Muzani mengakui telah diminta langsung oleh Presiden Prabowo Subianto bersama Menteri Luar Negeri, untuk menghadiri prosesi tersebut. Kehadirannya pun bukan sebagai Ketua MPR RI, melainkan sebagai Utusan Khusus Presiden.
"Saya diminta berangkat mewakili... pada saat itu, terlalu cepat bagi Presiden meminta untuk mewakili Indonesia untuk ke Iran, menghadiri acara pemakaman Presiden Khamenei," kata Muzani di Kompleks Parlemen, Senayan, Jakarta, Selasa (7/7/2026).
"Iya, sebagai Utusan Khusus Presiden," imbuh Ketua Dewan Kehormatan Partai Gerindra itu.
Pada kesempatan itu, Muzani turut menjawab kritik PDIP yang menyinggung etika tata negara mengenai langkah Presiden Prabowo yang mengutus Ketua MPR RI, untuk menghadiri pemakaman Khamenei. Muzani menjelaskan, Presiden RI merupakan Kepala Negara yang memiliki kewenangan mengambil keputusan siapa yang bisa dianggap layak untuk mewakili negara.
Menurut Muzani, Presiden Prabowo memiliki pertimbangan khusus untuk mengutus dirinya bertolak ke Iran menghadiri pemakaman Khamenei.

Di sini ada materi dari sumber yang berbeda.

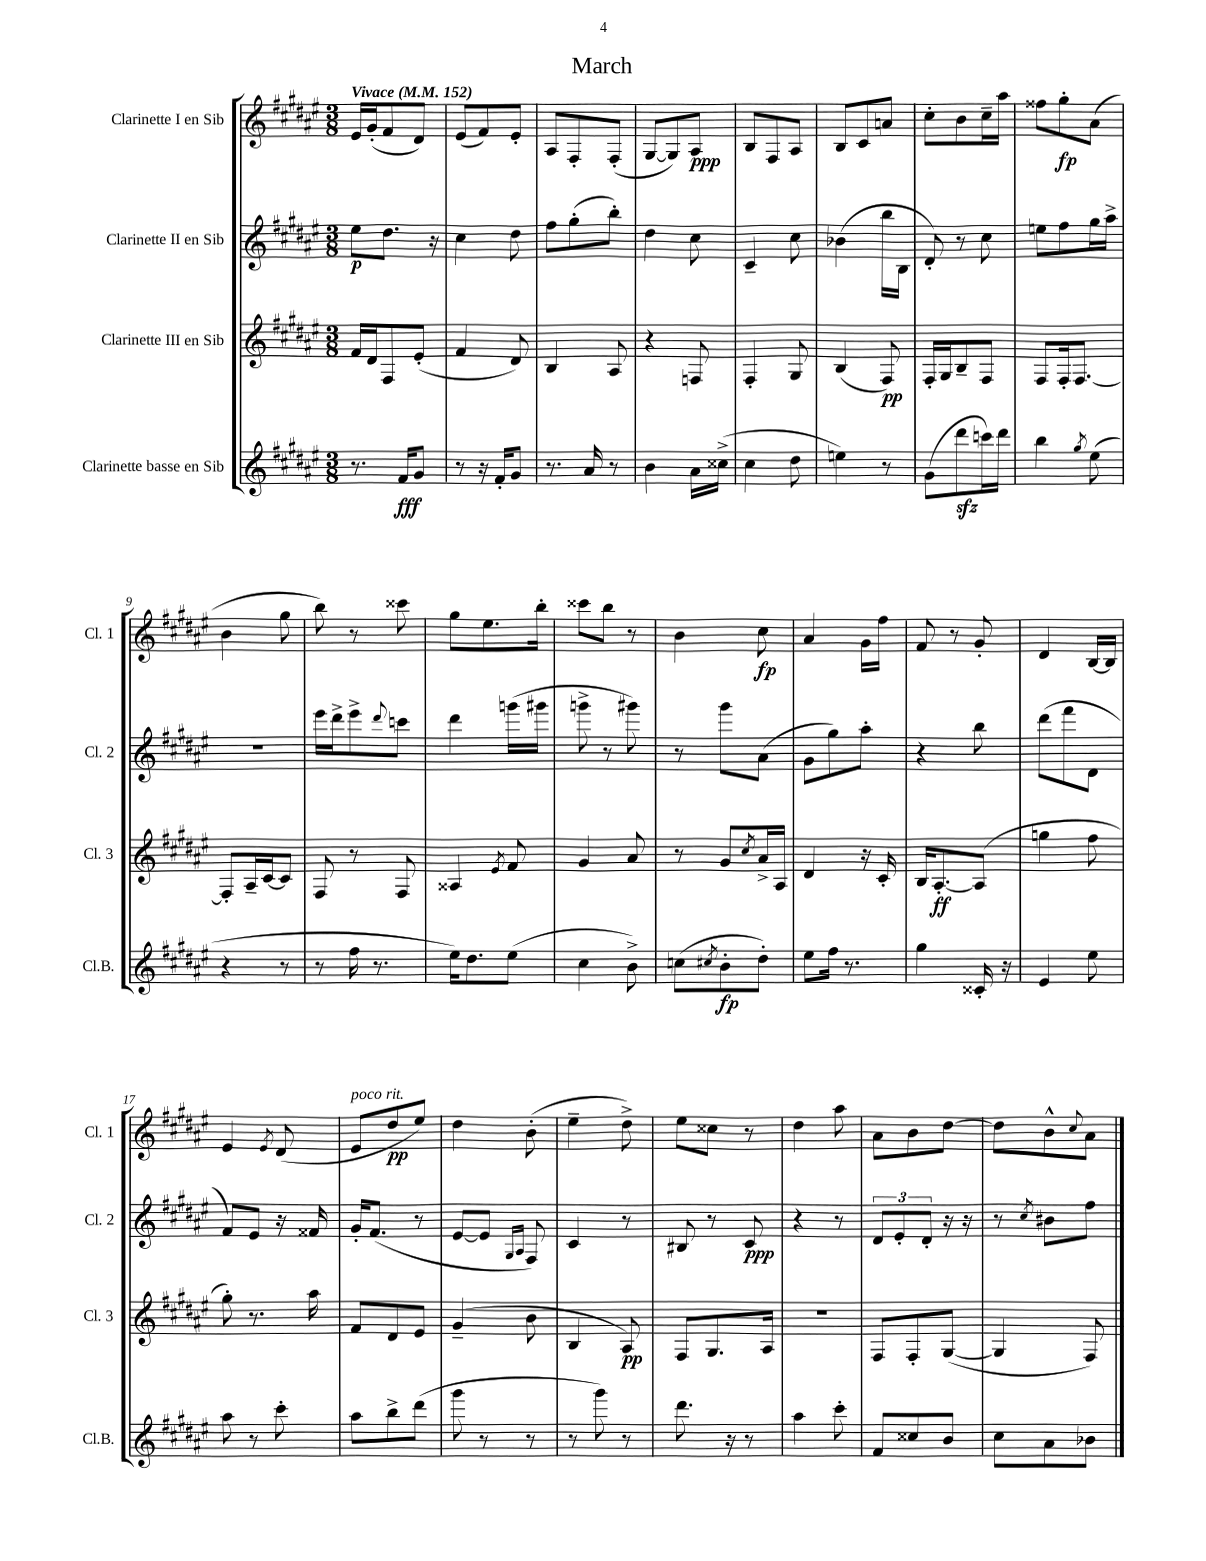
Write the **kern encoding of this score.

**kern	**kern	**kern	**kern
*staff4	*staff3	*staff2	*staff1
*clefG2	*clefG2	*clefG2	*clefG2
*k[f#c#g#d#a#e#]	*k[f#c#g#d#a#e#]	*k[f#c#g#d#a#e#]	*k[f#c#g#d#a#e#]
*M3/8	*M3/8	*M3/8	*M3/8
*MM152	*MM152	*MM152	*MM152
8.r	16f#/LL	8ee#\L	16e#/LL
.	16d#/J	.	(16g#'/J
.	8F#/	8.dd#\J	8f#/
16f#/LK	.	.	.
8g#/J	(8e#'/J	.	8d#/J)
.	.	16r	.
=	=	=	=
8r	4f#/	4cc#\	(8e#/L
16r	.	.	8f#/)
16f#'/LK	.	.	.
8g#/J	8d#/)	8dd#\	8e#'/J
=	=	=	=
8.r	4B/	8ff#\L	8A#/L
.	.	(8gg#'\	8F#'/
16a#/	.	.	.
8r	8A#/	8bb'\J)	(8F#'/J
=	=	=	=
4b\	4r	4dd#\	[8G#/L
.	.	.	8G#/])
16a#\LL	8F/	8cc#\	8A#/J
(16cc##^\JJ	.	.	.
=	=	=	=
4cc#\	4F#'/	4c#~/	8B/L
.	.	.	8F#/
8dd#\	8G#/	8cc#\	8A#/J
=	=	=	=
4ee\)	(4B/	(4b-\	8B/L
.	.	.	8c#/
8r	8F#/)	16bb\LL	8a/J
.	.	16B\JJ	.
=	=	=	=
(8g#\L	16F#'/LL	8d#'/)	8cc#'\L
.	16G#/J	.	.
8ddd#\	8B~/	8r	8b\
16ccc\L)	8F#/J	8cc#\	16cc#~\L
16ddd#\JJ	.	.	16aa#\JJ
=	=	=	=
4bb\	8F#/L	8ee\L	8ff##\L
.	16F#'/k	8ff#\	8gg#'\
.	[8.F#/J	.	.
8qgg#/	.	.	.
(8ee#\	.	16gg#\L	(8a#\J
.	.	16aa#^\JJ	.
=	=	=	=
4r	8F#'/]L	4.r	4b\
.	16A#~/L	.	.
.	[16c#/J	.	.
8r	8c#/]J	.	8gg#\
=	=	=	=
8r	8F#/	16eee#\LL	8bb\)
.	.	16ddd#^\J	.
16ff#\	8r	8eee#^\	8r
8.r	.	.	.
.	.	8qqddd#/	.
.	8F#/	8ccc\J	8ccc##\
=	=	=	=
16ee#\LK)	4A##/	4ddd#\	8gg#\L
8.dd#\	.	.	.
.	.	.	8.ee#\
.	8qe#/	.	.
(8ee#\J	8f#/	(16ggg\LL	.
.	.	16ggg#\JJ	16bb'\Jk
=	=	=	=
4cc#\	4g#/	8ggg^\	8ccc##\L
.	.	8r	8bb\J
8b^\)	8a#/	8ggg#\)	8r
=	=	=	=
(8cc\L	8r	8r	4b\
8qcc#/	.	.	.
8b'\	8g#/L	8ggg#\L	.
.	8qcc#/	.	.
8dd#'\J)	16a#^/L	(8a#\J	8cc#\
.	16A#/JJ	.	.
=	=	=	=
8ee#\L	4d#/	8g#\L	4a#/
16ff#\Jk	.	8gg#\)	.
8.r	.	.	.
.	16r	8aa#'\J	16g#\LL
.	16c#'/	.	16ff#\JJ
=	=	=	=
4gg#\	16B/LK	4r	8f#/
.	[8.A#'/	.	.
.	.	.	8r
16c##'/	(8A#/]J	8bb\	8g#'/
16r	.	.	.
=	=	=	=
4e#/	4gg\	(8ddd#\L	4d#/
.	.	8fff#\	.
8ee#\	8ff#\	8d#\J	[16B/LL
.	.	.	16B/]JJ
=	=	=	=
8aa#\	8gg#'\)	8f#/L)	4e#/
8r	8.r	8e#/J	.
.	.	.	8qe#/
8ccc#'\	.	16r	(8d#/
.	16aa#\	16f##/	.
=	=	=	=
8aa#\L	8f#/L	16g#'/LK	8e#/L
.	.	(8.f#/J	.
8bb^\	8d#/	.	8dd#/
(8ddd#\J	8e#/J	8r	8ee#/J)
=	=	=	=
8ggg#\	(4g#~/	[8e#/L	4dd#\
8r	.	8e#/]J	.
.	.	16qqG#/LL	.
.	.	16qqA#/JJ	.
8r	8b\	8F#/)	(8b'\
=	=	=	=
8r	4B/	4c#/	4ee#~\
8ggg#\)	.	.	.
8r	8A#/)	8r	8dd#^\)
=	=	=	=
8.ddd#\	8F#/L	8B#/	8ee#\L
.	8.G#/	8r	8cc##\J
16r	.	.	.
8r	.	8c#/	8r
.	16A#/Jk	.	.
=	=	=	=
4aa#\	4.r	4r	4dd#\
8ccc#'\	.	8r	8aa#\
=	=	=	=
8f#/L	8F#/L	12d#/L	8a#\L
.	.	12e#'/	.
8cc##/	8F#'/	.	8b\
.	.	12d#'/J	.
8b/J	([8G#/J	16r	[8dd#\J
.	.	16r	.
=	=	=	=
8cc#\L	4G#/]	8r	8dd#\]L
.	.	8qcc#/	.
8a#\	.	8b#\L	8b^^\
.	.	.	8qqcc#/
8b-\J	8F#/)	8ff#\J	8a#\J
==	==	==	==
*-	*-	*-	*-
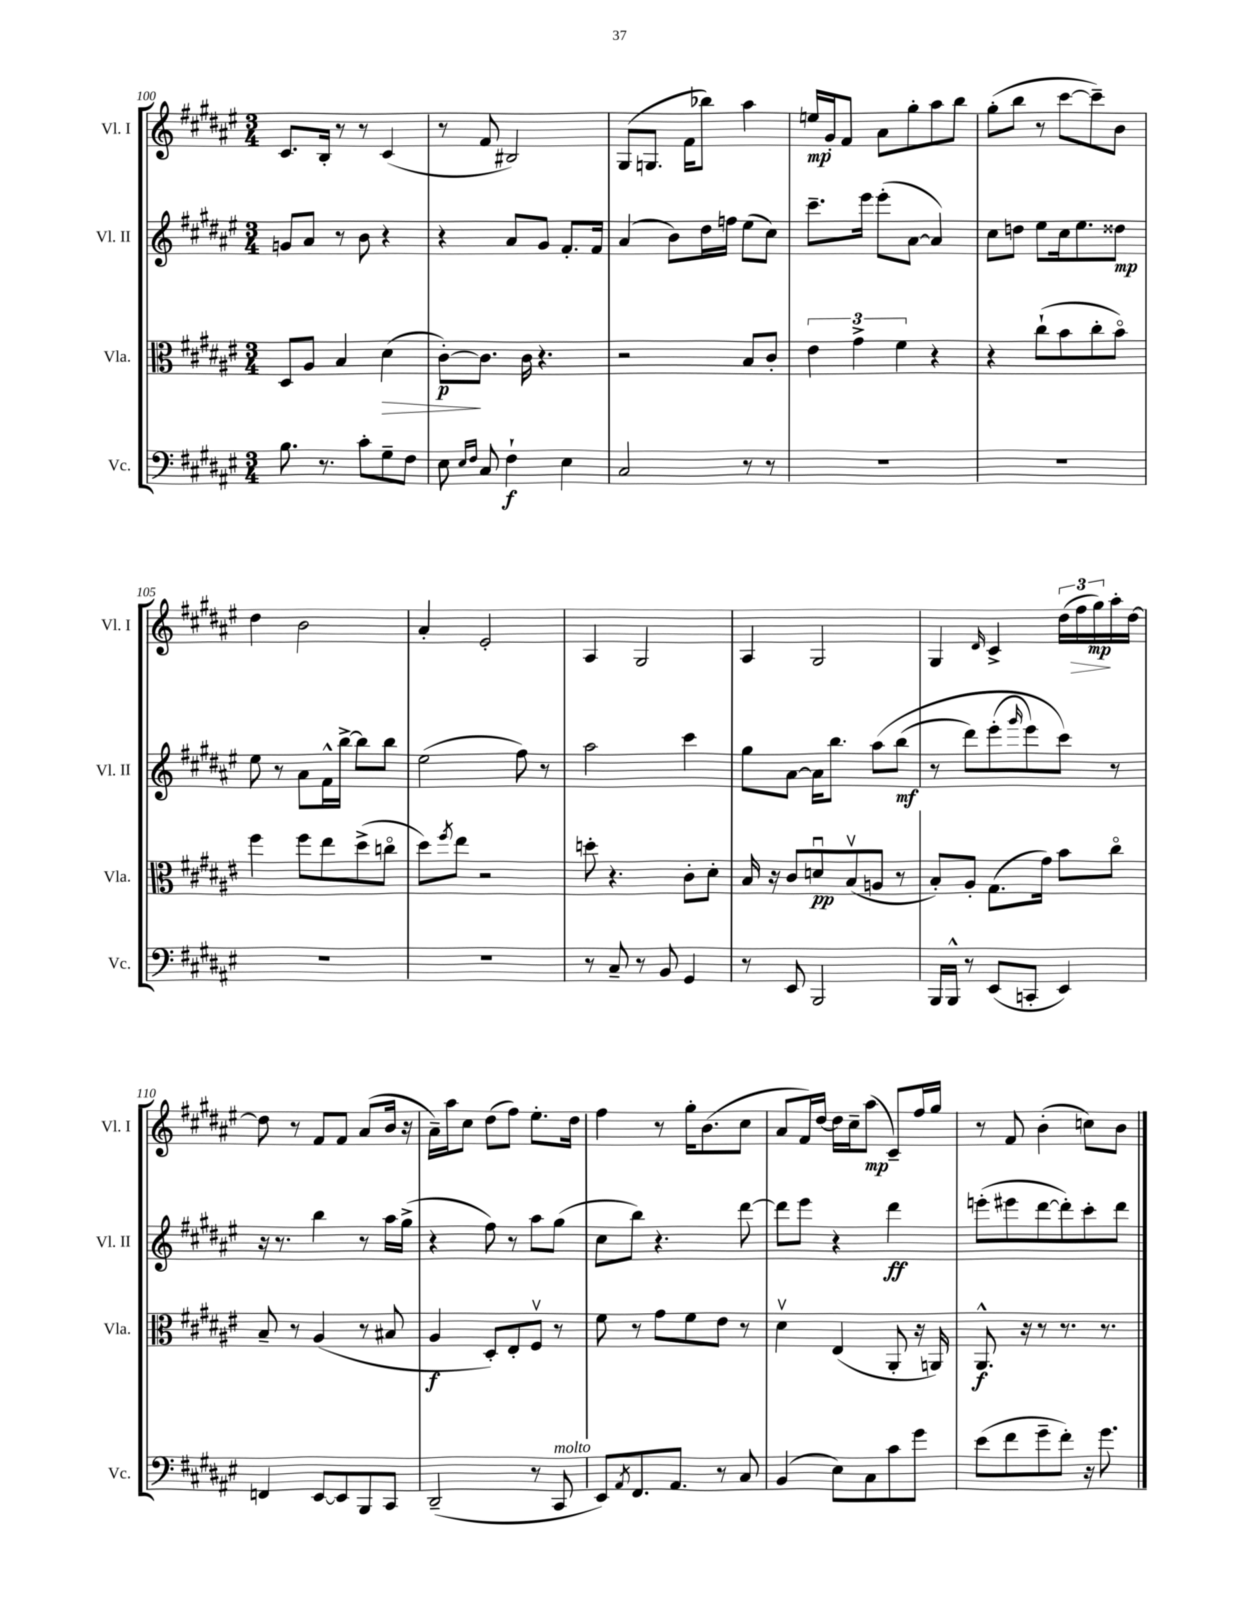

"Kepala negara itu memiliki kewenangan untuk mengambil keputusan siapa saja yang bisa dianggap layak untuk mewakili negara," kata dia.
Sebelumnya, Wakil Ketua MPR RI Fraksi PDIP, Bambang Wuryanto alias Bambang Pacul mengkritik keras langkah Presiden Prabowo Subianto mengutus Ketua MPR RI Ahmad Muzani, dalam pemakaman pemimpin tertinggi Iran Ayatollah Khamenei pada 9 Juli 2026.
Menurut dia, Presiden Prabowo tidak bisa memerintah dan atau mengutus Ketua MPR RI, karena sesama pimpinan tertinggi lembaga negara. Bambang mengatakan dalam urusan seperti ini, presiden hanya bisa mengutus pembantunya.
"Ya, karena mekanisme hubungan antara MPR dan Presiden itu kan sama-sama sebagai lembaga tinggi negara," kata Bambang Pacul di Gedung DPR RI, Jakarta, Selasa (7/7/2026).